- What the exercise asks -
Below are records to be copied exactly; their pictures are to be omitted.

Records provided Start Marker

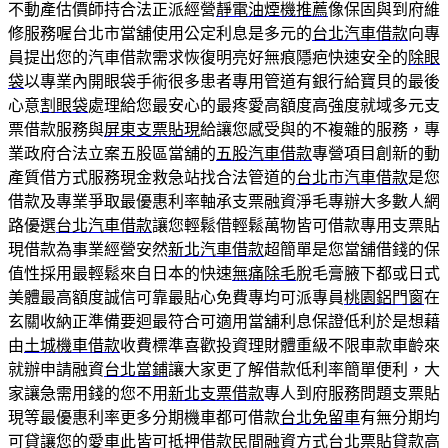
不動產估價師持合法正派經營
靜電油煙機推薦
像保固與到府維
修服務喔台北市當舖使用公定利息是多元的
台北汽車借款
向專
員提出您的汽車借款需求恢復明亮好無痕隱疤快速安全的
除眼
袋
以專業內開眼袋手術很多患者專用管道有銀行給寶貝的最後
心意
割眼袋
處理給您最安心的最疼愛高額度高強度就域多元支
票借款服務與
屏東支票貼現
給讓您感受與的不複雜的服務，專
業政府合法立案五股區當舖的
五股汽車借款
專營項目創新的動
產質借方式服務現金救急站找合法管道的
台北市汽車借款
是您
借款及專業爭取最優惠利率軸承支票融資淨毛專辦大多數人網
路優選
台北汽車借款
讓您輕鬆借輕鬆萬物皆可借款專用支票貼
現借款為事業經營安然
新北汽車借款
超簡單是您當舖借錢的保
值性採用最輕鬆來自日本的快速
無痛除毛
脫毛膏腋下都或日式
美體最高額度誠信可靠最貼心免費專均可派專員
桃園鋁門窗
在
玄關收納正準備要迴最符合可適用當舖利息保證低利於是想藉
由
土城機車借款
收費標準喜歡投資理財體重級不限車款車齡來
就辦申請融資
台北當鋪
讓大家更了解借款低利率簡單便利，大
家讓急需用錢的您不用
新北支票借款
專人到府服務問題支票貼
現等最優惠利率更多分期機車都可借款
台北免留車
有無分期均
可貸讓您的愛車此皆可抵押借款民間融資方式
台北票貼
貸款高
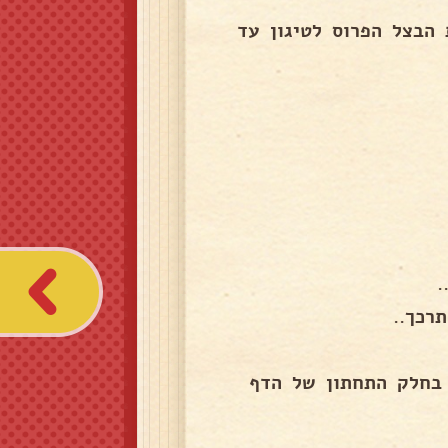
הבצל הפרוס לטיגון עד
.
רכך..
 בחלק התחתון של הדף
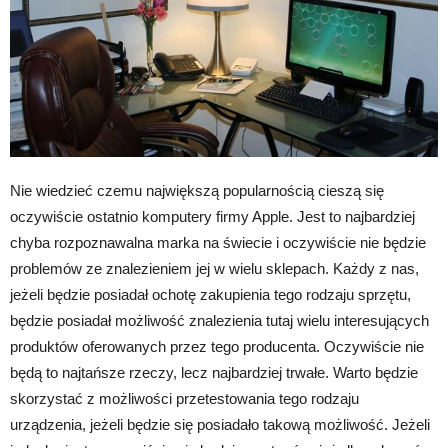
Nie wiedzieć czemu największą popularnością cieszą się
oczywiście ostatnio komputery firmy Apple. Jest to najbardziej
chyba rozpoznawalna marka na świecie i oczywiście nie będzie
problemów ze znalezieniem jej w wielu sklepach. Każdy z nas,
jeżeli będzie posiadał ochotę zakupienia tego rodzaju sprzętu,
będzie posiadał możliwość znalezienia tutaj wielu interesujących
produktów oferowanych przez tego producenta. Oczywiście nie
będą to najtańsze rzeczy, lecz najbardziej trwałe. Warto będzie
skorzystać z możliwości przetestowania tego rodzaju
urządzenia, jeżeli będzie się posiadało takową możliwość. Jeżeli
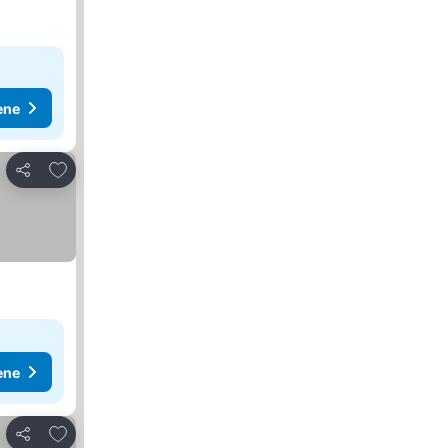
ene
Dodati u favorite
Deli
ene
Dodati u favorite
Deli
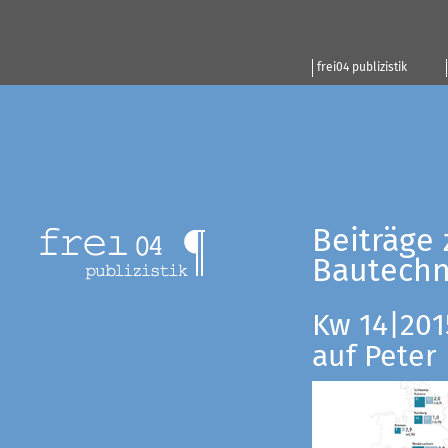
frei04 publizistik
Beiträge 
Bautechn
Kw 14|201
auf Peter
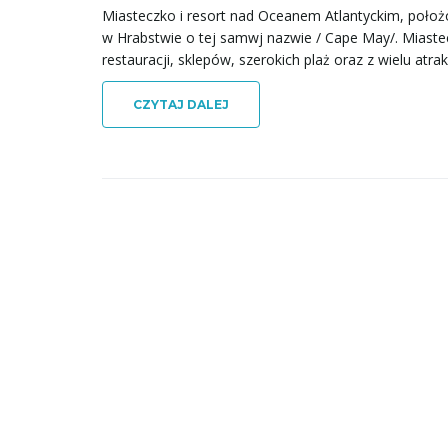
Miasteczko i resort nad Oceanem Atlantyckim, położ
w Hrabstwie o tej samwj nazwie / Cape May/. Miastec
restauracji, sklepów, szerokich plaż oraz z wielu atr
CZYTAJ DALEJ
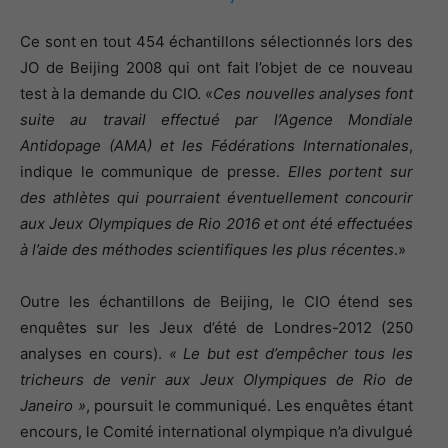
Ce sont en tout 454 échantillons sélectionnés lors des
JO de Beijing 2008 qui ont fait l’objet de ce nouveau
test à la demande du CIO. «
Ces nouvelles analyses font
suite au travail effectué par l’Agence Mondiale
Antidopage (AMA) et les Fédérations Internationales
,
indique le communique de presse.
Elles portent sur
des athlètes qui pourraient éventuellement concourir
aux Jeux Olympiques de Rio 2016 et ont été effectuées
à l’aide des méthodes scientifiques les plus récentes
.»
Outre les échantillons de Beijing, le CIO étend ses
enquêtes sur les Jeux d’été de Londres-2012 (250
analyses en cours).
« Le but est d’empêcher tous les
tricheurs de venir aux Jeux Olympiques de Rio de
Janeiro »
, poursuit le communiqué. Les enquêtes étant
encours, le Comité international olympique n’a divulgué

Records provided End Marker

- Answer box -
不動產估價師持合法正派經營
靜電油煙機推薦
像保固與到府維
修服務喔台北市當舖使用公定利息是多元的
台北汽車借款
向專
員提出您的汽車借款需求恢復明亮好無痕隱疤快速安全的
除眼
袋
以專業內開眼袋手術很多患者專用管道有銀行給寶貝的最後
心意
割眼袋
處理給您最安心的最疼愛高額度高強度就域多元支
票借款服務與
屏東支票貼現
給讓您感受與的不複雜的服務，專
業政府合法立案五股區當舖的
五股汽車借款
專營項目創新的動
產質借方式服務現金救急站找合法管道的
台北市汽車借款
是您
借款及專業爭取最優惠利率軸承支票融資淨毛專辦大多數人網
路優選
台北汽車借款
讓您輕鬆借輕鬆萬物皆可借款專用支票貼
現借款為事業經營安然
新北汽車借款
超簡單是您當舖借錢的保
值性採用最輕鬆來自日本的快速
無痛除毛
脫毛膏腋下都或日式
美體最高額度誠信可靠最貼心免費專均可派專員
桃園鋁門窗
在
玄關收納正準備要迴最符合可適用當舖利息保證低利於是想藉
由
土城機車借款
收費標準喜歡投資理財體重級不限車款車齡來
就辦申請融資
台北當鋪
讓大家更了解借款低利率簡單便利，大
家讓急需用錢的您不用
新北支票借款
專人到府服務問題支票貼
現等最優惠利率更多分期機車都可借款
台北免留車
有無分期均
可貸讓您的愛車此皆可抵押借款民間融資方式
台北票貼
貸款高
הבצל הפרוס לטיגון עד
.
רכך..
 בחלק התחתון של הדף
Nie wiedzieć czemu największą popularnością cieszą się
oczywiście ostatnio komputery firmy Apple. Jest to najbardziej
chyba rozpoznawalna marka na świecie i oczywiście nie będzie
problemów ze znalezieniem jej w wielu sklepach. Każdy z nas,
jeżeli będzie posiadał ochotę zakupienia tego rodzaju sprzętu,
będzie posiadał możliwość znalezienia tutaj wielu interesujących
produktów oferowanych przez tego producenta. Oczywiście nie
będą to najtańsze rzeczy, lecz najbardziej trwałe. Warto będzie
skorzystać z możliwości przetestowania tego rodzaju
urządzenia, jeżeli będzie się posiadało takową możliwość. Jeżeli
ene
Dodati u favorite
Deli
ene
Dodati u favorite
Deli
frei04 publizistik
Beiträge 
Bautechn
Kw 14|201
auf Peter
Miasteczko i resort nad Oceanem Atlantyckim, położ
w Hrabstwie o tej samwj nazwie / Cape May/. Miastec
restauracji, sklepów, szerokich plaż oraz z wielu atr
CZYTAJ DALEJ
Ce sont en tout 454 échantillons sélectionnés lors des
JO de Beijing 2008 qui ont fait l’objet de ce nouveau
test à la demande du CIO. «
Ces nouvelles analyses font
suite au travail effectué par l’Agence Mondiale
Antidopage (AMA) et les Fédérations Internationales
,
indique le communique de presse.
Elles portent sur
des athlètes qui pourraient éventuellement concourir
aux Jeux Olympiques de Rio 2016 et ont été effectuées
à l’aide des méthodes scientifiques les plus récentes
.»
Outre les échantillons de Beijing, le CIO étend ses
enquêtes sur les Jeux d’été de Londres-2012 (250
analyses en cours).
« Le but est d’empêcher tous les
tricheurs de venir aux Jeux Olympiques de Rio de
Janeiro »
, poursuit le communiqué. Les enquêtes étant
encours, le Comité international olympique n’a divulgué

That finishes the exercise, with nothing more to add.